Your task: Reproduce what is written in the records below exactly, and leave out the images.

[Excerpts from a dataset]

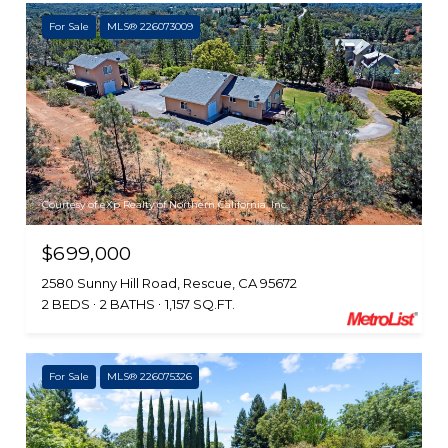
For Sale
MLS® 226073009
Courtesy of eXp Realty of Northern California, Inc.
$699,000
2580 Sunny Hill Road, Rescue, CA 95672
2 BEDS
2 BATHS
1,157 SQ.FT.
For Sale
MLS® 226075326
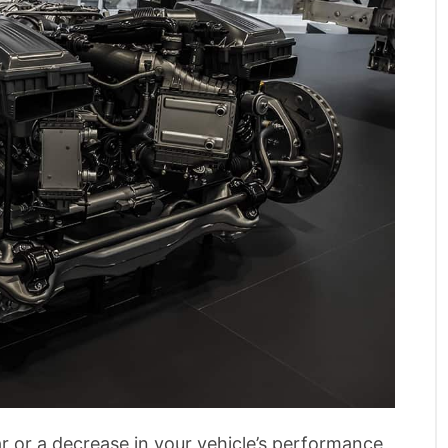
ar or a decrease in your vehicle’s performance,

Completed exercise:
For Sale
MLS® 226073009
Courtesy of eXp Realty of Northern California, Inc.
$699,000
2580 Sunny Hill Road, Rescue, CA 95672
2 BEDS
2 BATHS
1,157 SQ.FT.
For Sale
MLS® 226075326
ar or a decrease in your vehicle’s performance,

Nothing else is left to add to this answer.